= To do =
Please give every line of text in the records below as a JSON list of strings, one string per line, with blank lines left out. Leave the pictures out of the list.

= Entries supplied =
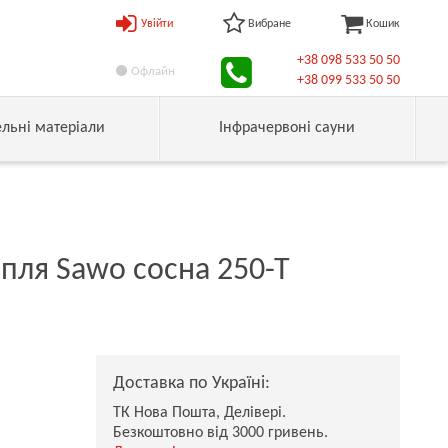
Увійти
Вибране
Кошик
+38 098 533 50 50
Офлайн
+38 099 533 50 50
ельні матеріали
Інфрачервоні сауни
пля Sawo сосна 250-Т
Доставка по Україні:
ТК Нова Пошта, Делівері.
Безкоштовно від 3000 гривень.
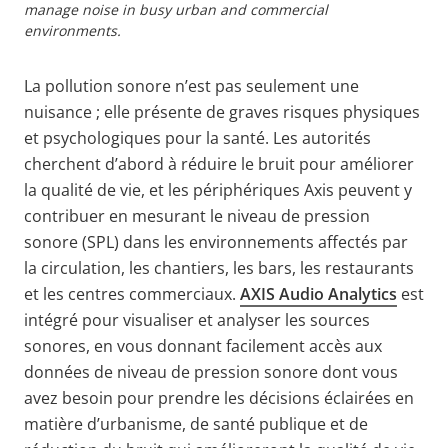
manage noise in busy urban and commercial
environments.
La pollution sonore n’est pas seulement une
nuisance ; elle présente de graves risques physiques
et psychologiques pour la santé. Les autorités
cherchent d’abord à réduire le bruit pour améliorer
la qualité de vie, et les périphériques Axis peuvent y
contribuer en mesurant le niveau de pression
sonore (SPL) dans les environnements affectés par
la circulation, les chantiers, les bars, les restaurants
et les centres commerciaux.
AXIS Audio Analytics
est
intégré pour visualiser et analyser les sources
sonores, en vous donnant facilement accès aux
données de niveau de pression sonore dont vous
avez besoin pour prendre les décisions éclairées en
matière d’urbanisme, de santé publique et de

= Task response =
[
  "Увійти",
  "Вибране",
  "Кошик",
  "+38 098 533 50 50",
  "Офлайн",
  "+38 099 533 50 50",
  "ельні матеріали",
  "Інфрачервоні сауни",
  "пля Sawo сосна 250-Т",
  "Доставка по Україні:",
  "ТК Нова Пошта, Делівері.",
  "Безкоштовно від 3000 гривень.",
  "manage noise in busy urban and commercial",
  "environments.",
  "La pollution sonore n’est pas seulement une",
  "nuisance ; elle présente de graves risques physiques",
  "et psychologiques pour la santé. Les autorités",
  "cherchent d’abord à réduire le bruit pour améliorer",
  "la qualité de vie, et les périphériques Axis peuvent y",
  "contribuer en mesurant le niveau de pression",
  "sonore (SPL) dans les environnements affectés par",
  "la circulation, les chantiers, les bars, les restaurants",
  "et les centres commerciaux.",
  "AXIS Audio Analytics",
  "est",
  "intégré pour visualiser et analyser les sources",
  "sonores, en vous donnant facilement accès aux",
  "données de niveau de pression sonore dont vous",
  "avez besoin pour prendre les décisions éclairées en",
  "matière d’urbanisme, de santé publique et de"
]